Opinion Filed May 16, 1911.
(Syllabus by the Court.)
WITNESSES — Examination — Leading Questions — Discretion of Court. As a general rule a party cannot ask leading questions of his own witness; but when it appears that the witness is unfriendly toward the party placing him upon the witness stand, or is trying to evade the questions asked him, then, in the discretion of the trial court, the party may be permitted to ask leading questions of his own witness.
Appeal from Canadian County Court; H.L. Fogg, Judge.
George Gardner was convicted of violating the prohibitory liquor law, and he appeals. Affirmed.
J.M. Frame and J.N. Robertson, for appellant.
Smith C. Matson, Asst. Atty. Gen., for the State.
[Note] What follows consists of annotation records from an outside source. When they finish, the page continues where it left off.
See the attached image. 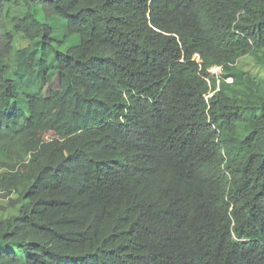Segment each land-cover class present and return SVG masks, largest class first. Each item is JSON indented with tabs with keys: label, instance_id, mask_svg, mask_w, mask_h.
<instances>
[{
	"label": "trees",
	"instance_id": "obj_1",
	"mask_svg": "<svg viewBox=\"0 0 264 264\" xmlns=\"http://www.w3.org/2000/svg\"><path fill=\"white\" fill-rule=\"evenodd\" d=\"M245 56L264 0H0V264H264Z\"/></svg>",
	"mask_w": 264,
	"mask_h": 264
},
{
	"label": "rangeland",
	"instance_id": "obj_2",
	"mask_svg": "<svg viewBox=\"0 0 264 264\" xmlns=\"http://www.w3.org/2000/svg\"><path fill=\"white\" fill-rule=\"evenodd\" d=\"M56 20V21H55ZM53 28H54V41L55 44L59 46V48L65 49L66 47H70V45L77 44L80 42L77 35H72L69 38H66L65 33V22L60 18L53 19ZM25 44H22L20 40H17V47H23ZM238 66L244 69L246 72L252 74L256 78L264 79V68L257 66L253 58L251 56L243 57ZM213 73H217L218 69H214ZM0 188V221L10 218L17 214V210L11 206L10 201L15 200L17 195L14 193L8 197Z\"/></svg>",
	"mask_w": 264,
	"mask_h": 264
}]
</instances>
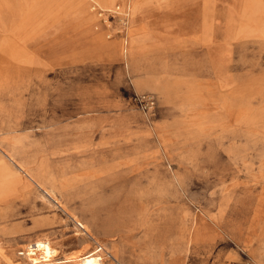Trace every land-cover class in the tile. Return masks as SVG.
I'll list each match as a JSON object with an SVG mask.
<instances>
[{"label": "rangeland", "instance_id": "rangeland-1", "mask_svg": "<svg viewBox=\"0 0 264 264\" xmlns=\"http://www.w3.org/2000/svg\"><path fill=\"white\" fill-rule=\"evenodd\" d=\"M151 1L153 17H174L175 0ZM216 14L231 16L236 38L242 30L248 40L233 43L231 89L209 94L202 108L198 98L184 104L181 84L163 96L161 85L189 77L159 73V49L100 62L88 51L81 57V41L91 46L76 35L77 59L86 63L64 68L61 35L49 49L28 52L24 62H41L38 68H21L9 54L0 66V95H7L0 98V158L11 154L36 178L55 175L46 187L62 208L11 164L26 185L0 203V264H33L26 254L36 241L56 250L49 264H78L94 251L102 264H171L176 255L186 264H254L240 243L252 234L239 227L255 226L246 206L264 186L256 178L264 161V0H216ZM103 22L124 35V14L108 12ZM136 94L155 97L152 113L139 109ZM224 103L240 109L227 128ZM83 166L87 173L78 176ZM194 215L216 231L200 249L190 241Z\"/></svg>", "mask_w": 264, "mask_h": 264}, {"label": "crops", "instance_id": "crops-1", "mask_svg": "<svg viewBox=\"0 0 264 264\" xmlns=\"http://www.w3.org/2000/svg\"><path fill=\"white\" fill-rule=\"evenodd\" d=\"M121 1L0 0V66H5L9 62V54H15L17 66L32 67L35 63V68H38L41 62H24L28 52L49 49L51 42L54 45L56 36L61 35L64 47L59 61H62L64 68H70L76 64L82 65L86 62L77 59L78 48L71 46L73 45L72 36L77 35L79 39H89L86 46H91L84 48L85 45L81 41L79 48L81 57L88 51L99 56L101 60L98 61L100 62H119L123 59L126 62L134 61L139 54L159 49L161 53L159 62L161 71L159 73L164 71L167 74L189 77L181 82L175 80L170 85H161L160 91L165 98H168L176 93V89L181 84L184 104L187 107L189 102L192 104V98H198L197 105L202 108L206 104L205 100L209 98V94H215L217 90L227 92L231 89L233 43L248 40L247 36L244 37L247 33H242L241 30L237 39L231 16L224 15L222 19H218L216 0H175L174 17L167 14V11H162L159 18L153 17L148 11V7L152 5L151 0H127L131 5L126 14L127 23L122 32L123 36L114 32L113 27L105 26L104 12L100 11L97 16L90 8V4L93 2L101 5L105 2L106 5L114 6L121 5ZM156 1L167 3L170 0ZM164 8L169 7L165 6ZM109 33L110 35H108ZM162 62L167 65L163 67ZM145 73L147 72L145 71ZM0 98H7V95H0ZM201 108L196 115L209 123L207 121L209 120L208 113ZM234 112L239 114L240 109L232 110L230 105L224 103L222 112L226 119L224 128L230 125L226 121L231 120ZM52 145L56 144L52 143ZM238 148L240 146L234 145L230 146L228 150L235 153ZM240 151L239 149V153ZM4 157L7 159L6 161L0 158V203L6 202L9 197L16 195V186L21 182L20 176L12 171V164L36 185L48 201L55 202L61 207L53 188L46 187L47 184L54 183L55 175L48 173L36 178L31 174V170L15 160L11 154H4ZM260 167L261 169H257L256 178H264V161L260 163ZM78 169V176L87 173L85 166ZM69 172L70 169L65 168L63 175L65 176ZM40 178L46 179L47 182L36 180ZM21 183L26 185L25 182ZM68 183V180L64 179L60 180L59 185L63 188ZM246 207V212L250 211L248 216L255 226H248L241 221L239 227L241 234L246 236L252 234V237L244 240L240 235V243L246 247L249 258L253 263L255 262L254 264H264V243H261L260 237L264 234V186L256 197V201L249 202ZM197 216L194 215L190 227V241L194 245L193 249H200L198 245L201 241L213 239L216 236L215 229L213 227L206 228V225H203V220ZM78 225L83 227L81 223ZM110 258L116 261L114 256L110 255ZM230 258L233 259V257ZM172 259L171 264L187 263L184 257L179 255Z\"/></svg>", "mask_w": 264, "mask_h": 264}, {"label": "bare ground", "instance_id": "bare-ground-1", "mask_svg": "<svg viewBox=\"0 0 264 264\" xmlns=\"http://www.w3.org/2000/svg\"><path fill=\"white\" fill-rule=\"evenodd\" d=\"M126 5L127 4H126L125 0H122L121 5H114V6L106 5L105 2H103V5H101L100 3L93 2L90 4V8H91V10H93L94 14L97 16L100 13V11L104 12L103 15H106L108 12L109 13H115V14H118L121 12V13H124V15L126 16V14L128 13V10H126V7H127ZM78 19H76V20H78ZM71 46H73V45H71ZM32 246H34V249H32V247L29 248L30 246H28L27 250H29V251L26 254V257L33 264H49V262L52 261V259L56 256V250L48 242L34 243ZM13 255H15V254H13ZM67 258H68V256H67ZM78 264H102V257L99 256L96 251H94V252H91V253L79 258Z\"/></svg>", "mask_w": 264, "mask_h": 264}, {"label": "built area", "instance_id": "built-area-1", "mask_svg": "<svg viewBox=\"0 0 264 264\" xmlns=\"http://www.w3.org/2000/svg\"><path fill=\"white\" fill-rule=\"evenodd\" d=\"M134 100L139 109L146 114L152 113L156 107V99L150 94H136ZM31 247L34 249V246H30L29 248Z\"/></svg>", "mask_w": 264, "mask_h": 264}]
</instances>
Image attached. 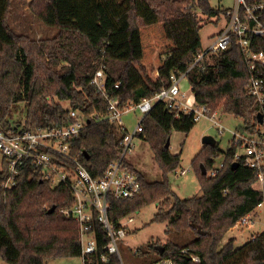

Appellant was convicted for a violation of the prohibitory liquor law, and his punishment was assessed at a fine of $50 and confinement in the county jail for a period of 30 days.
Counsel for appellant rely upon two grounds to secure a reversal of this case. The first is that the court permitted the county attorney to ask leading questions of the state's witness Teague. As a general rule a party cannot ask leading questions of his witness; but when it appears that the witness is unfriendly toward the party placing him upon the witness stand, or is trying to evade the questions asked him, then, in the discretion of the trial court, the party who placed said witness on the stand may be permitted to ask such witness leading questions. In this case the record abundantly shows that the witness Teague was doing all in his power to screen and protect the appellant, and to evade answering the questions asked him by the county attorney. We therefore think that the court did not abuse its discretion in permitting the county attorney to ask the witness leading questions. But, even independent of this, the guilt of the defendant is clearly proven by other testimony than that of the witness Teague.
The county attorney, in his closing argument to the jury, did attempt to make remarks not warranted by the testimony in the case; but upon objection made thereto, he was promptly rebuked by the trial court, and such remarks were withdrawn from the consideration of the jury. We do not think that the remarks made by the county attorney, under the circumstances, injured appellant.
The judgment of the lower court is therefore in all things affirmed.